WORK INSTRUCTIONS:
Reproduce the seminar announcement below in full, with no changes.

TEXT UNDER STUDY:
SEMINARIOS EN INGENIERÍA INFORMÁTICA Y DE TELECOMUNICACIÓN 2006-2007


Doctorado en Ingeniería Informática y de Telecomunicación

Programa Oficial de Posgrado en Ingeniería Informática y de Telecomunicación
Escuela Politécnica Superior, Universidad Autónoma de Madrid

Escuela Politécnica Superior                        


8 de junio de 2006, 12:00

Salón de Grados, Escuela Politécnica Superior, Universidad Autónoma de Madrid


Using Algorithmic Information Theory and Stochastic Modeling to
Improve Classification and Evolutionary Computation

Manuel Cebrián Ramos

Escuela Politécnica Superior, Universidad Autónoma de Madrid

     

Abstract

This dissertation presents theoretical and practical contributions in Algorithmic Information Theory and (Algorithmic) Stochastic Modeling. Algorithmic Information Theory is the theory concerned with obtaining an absolute measure of the information contained in an object. Stochastic Modeling is a methodology to improve an algorithm's performance by means of the introduction of random elements in its logic.

EXERCISE DATA:

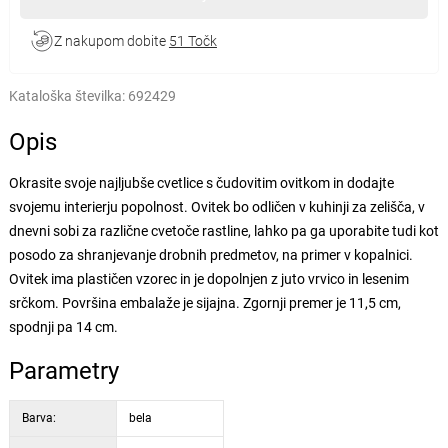
Z nakupom dobite
51 Točk
Kataloška številka:
692429
Opis
Okrasite svoje najljubše cvetlice s čudovitim ovitkom in dodajte
svojemu interierju popolnost. Ovitek bo odličen v kuhinji za zelišča, v
dnevni sobi za različne cvetoče rastline, lahko pa ga uporabite tudi kot
posodo za shranjevanje drobnih predmetov, na primer v kopalnici.
Ovitek ima plastičen vzorec in je dopolnjen z juto vrvico in lesenim
srčkom. Površina embalaže je sijajna. Zgornji premer je 11,5 cm,
spodnji pa 14 cm.
Parametry
Barva:
bela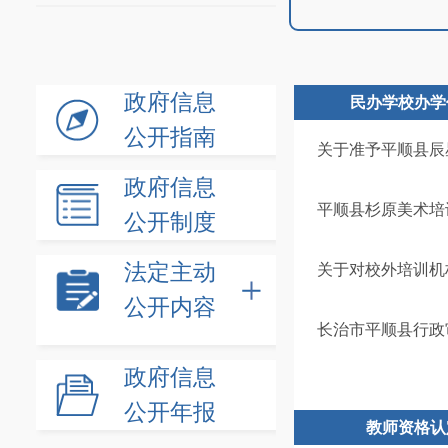
政府信息
民办学校办学
公开指南
关于准予平顺县辰
政府信息
平顺县杉原美术培
公开制度
法定主动
关于对校外培训机
公开内容
长治市平顺县行政审
政府信息
公开年报
教师资格认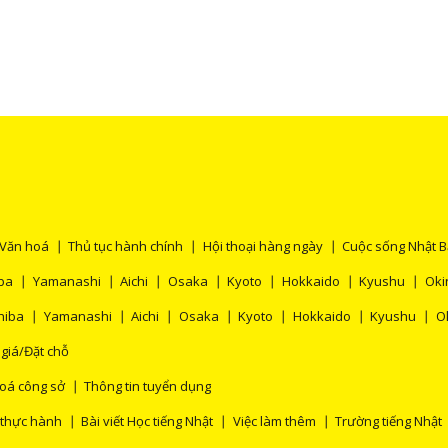
thích leo núi trong những năm gần đây, đặc
Văn hoá
Thủ tục hành chính
Hội thoại hàng ngày
Cuộc sống Nhật 
ba
Yamanashi
Aichi
Osaka
Kyoto
Hokkaido
Kyushu
Oki
hiba
Yamanashi
Aichi
Osaka
Kyoto
Hokkaido
Kyushu
O
 giá/Đặt chỗ
oá công sở
Thông tin tuyển dụng
 thực hành
Bài viết Học tiếng Nhật
Việc làm thêm
Trường tiếng Nhật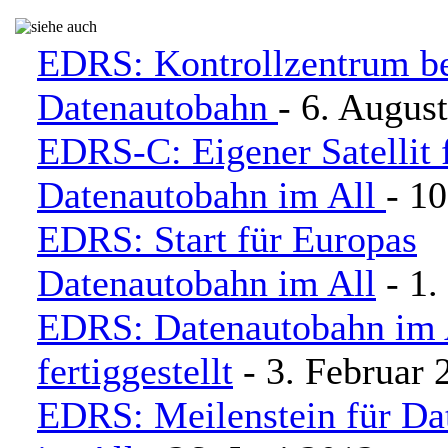
EDRS: Kontrollzentrum ber
Datenautobahn
- 6. Augus
EDRS-C: Eigener Satellit 
Datenautobahn im All
- 1
EDRS: Start für Europas
Datenautobahn im All
- 1.
EDRS: Datenautobahn im 
fertiggestellt
- 3. Februar 
EDRS: Meilenstein für Da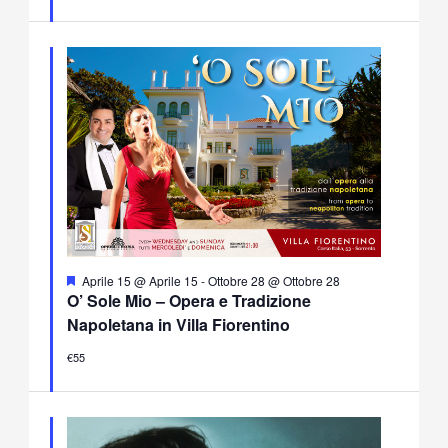
Segnalati
Aprile 15 @ Aprile 15
-
Ottobre 28 @ Ottobre 28
O’ Sole Mio – Opera e Tradizione
Napoletana in Villa Fiorentino
€55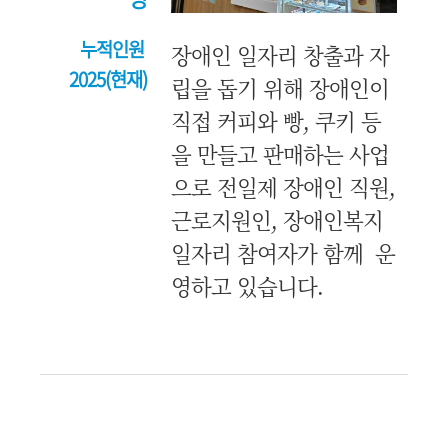
누적인원
장애인 일자리 창출과 자
2025(현재)
립을 돕기 위해 장애인이
직접 커피와 빵, 쿠키 등
을 만들고 판매하는 사업
으로 전일제 장애인 직원,
근로지원인, 장애인복지
일자리 참여자가 함께 운
영하고 있습니다.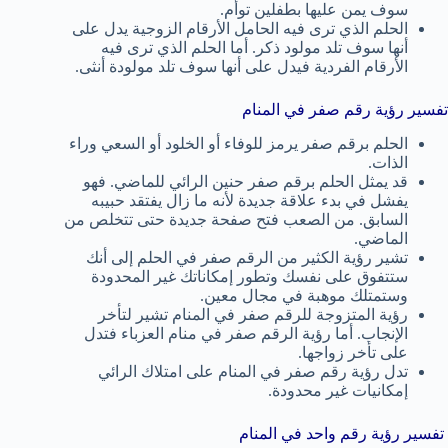
سوف يمن عليها بطفلين توأم.
الحلم الذي ترى فيه الحامل الأرقام الزوجية يدل على
أنها سوف تلد مولود ذكر. أما الحلم الذي ترى فيه
الأرقام الفردية فيدل على أنها سوف تلد مولودة أنثى.
تفسير رؤية رقم صفر في المنام
الحلم برقم صفر يرمز للوفاء أو الخلود أو السعي وراء
الذات.
قد يمثل الحلم برقم صفر حنين الرائي للماضي. فهو
يفشل في بدء علاقة جديدة لأنه ما زال يفتقد حبيبه
السابق. من الصعب فتح صفحة جديدة حتى تتخلص من
الماضي.
تشير رؤية الكثير من الرقم صفر في الحلم إلى أنك
ستتفوق على نفسك وتطور إمكاناتك غير المحدودة
وستمتلك موهبة في مجال معين.
رؤية المتزوجة للرقم صفر في المنام تشير لتأخر
الإنجاب. أما رؤية الرقم صفر في منام العزباء فتدل
على تأخر زواجها.
تدل رؤية رقم صفر في المنام على امتلاك الرائي
إمكانيات غير محدودة.
تفسير رؤية رقم واحد في المنام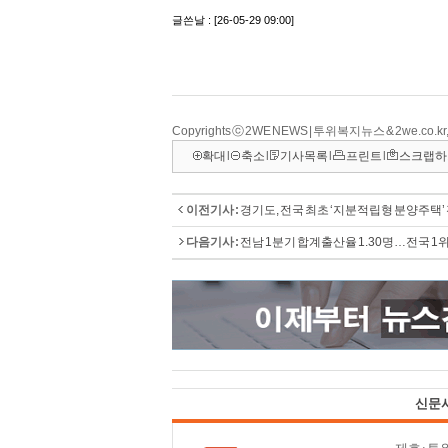
Copyrights ⓒ 2WE NEWS | 투위복지뉴스 & 2we.co
확대
l
축소
l
기사목록
l
프린트
l
스크랩하
이전기사 :
경기도, 전국 최초 ‘지분적립형 분양주택’
다음기사 :
전남 1분기 합계출산율 1.30명…전국 1
신문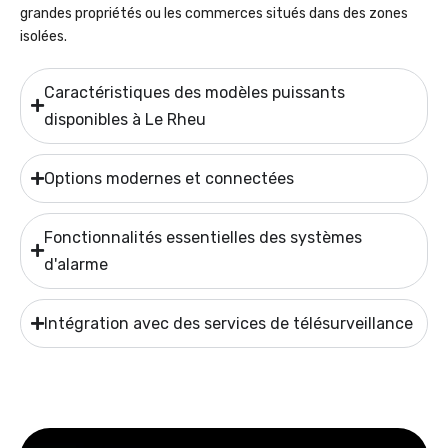
grandes propriétés ou les commerces situés dans des zones
isolées.
Caractéristiques des modèles puissants
disponibles à Le Rheu
Options modernes et connectées
Fonctionnalités essentielles des systèmes
d'alarme
Intégration avec des services de télésurveillance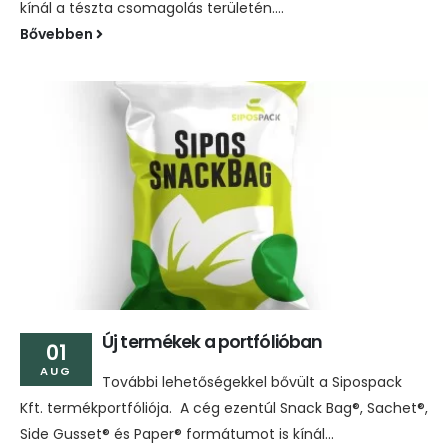
kínál a tészta csomagolás területén....
Bővebben
Új termékek a portfólióban
01
AUG
További lehetőségekkel bővült a Sipospack
Kft. termékportfóliója. A cég ezentúl Snack Bag®, Sachet®,
Side Gusset® és Paper® formátumot is kínál...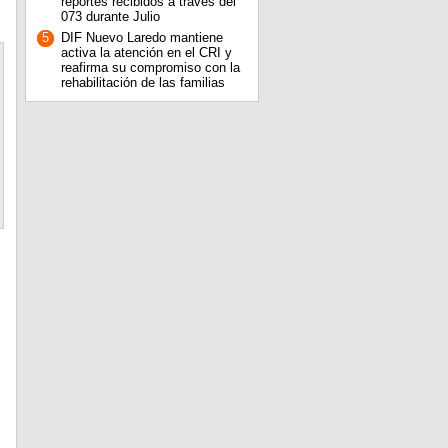
reportes recibidos a través del
073 durante Julio
5
DIF Nuevo Laredo mantiene
activa la atención en el CRI y
reafirma su compromiso con la
rehabilitación de las familias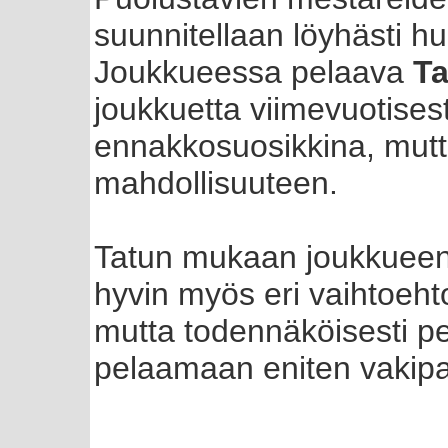
suunnitellaan löyhästi hu
Joukkueessa pelaava
Ta
joukkuetta viimevuotises
ennakkosuosikkina, mutt
mahdollisuuteen.
Tatun mukaan joukkueen
hyvin myös eri vaihtoehto
mutta todennäköisesti p
pelaamaan eniten vakipa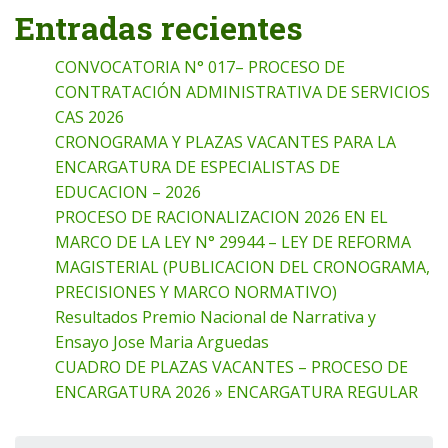
Entradas recientes
CONVOCATORIA N° 017– PROCESO DE
CONTRATACIÓN ADMINISTRATIVA DE SERVICIOS
CAS 2026
CRONOGRAMA Y PLAZAS VACANTES PARA LA
ENCARGATURA DE ESPECIALISTAS DE
EDUCACION – 2026
PROCESO DE RACIONALIZACION 2026 EN EL
MARCO DE LA LEY N° 29944 – LEY DE REFORMA
MAGISTERIAL (PUBLICACION DEL CRONOGRAMA,
PRECISIONES Y MARCO NORMATIVO)
Resultados Premio Nacional de Narrativa y
Ensayo Jose Maria Arguedas
CUADRO DE PLAZAS VACANTES – PROCESO DE
ENCARGATURA 2026 » ENCARGATURA REGULAR
Buscar: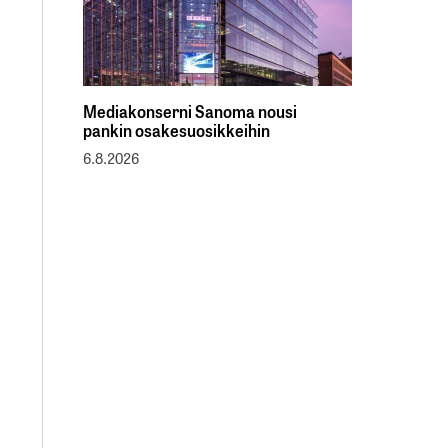
Mediakonserni Sanoma nousi
pankin osakesuosikkeihin
6.8.2026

RESPONSE:
SEMINARIOS EN INGENIERÍA INFORMÁTICA Y DE TELECOMUNICACIÓN 2006-2007


Doctorado en Ingeniería Informática y de Telecomunicación

Programa Oficial de Posgrado en Ingeniería Informática y de Telecomunicación
Escuela Politécnica Superior, Universidad Autónoma de Madrid

Escuela Politécnica Superior                        


8 de junio de 2006, 12:00

Salón de Grados, Escuela Politécnica Superior, Universidad Autónoma de Madrid


Using Algorithmic Information Theory and Stochastic Modeling to
Improve Classification and Evolutionary Computation

Manuel Cebrián Ramos

Escuela Politécnica Superior, Universidad Autónoma de Madrid

     

Abstract

This dissertation presents theoretical and practical contributions in Algorithmic Information Theory and (Algorithmic) Stochastic Modeling. Algorithmic Information Theory is the theory concerned with obtaining an absolute measure of the information contained in an object. Stochastic Modeling is a methodology to improve an algorithm's performance by means of the introduction of random elements in its logic.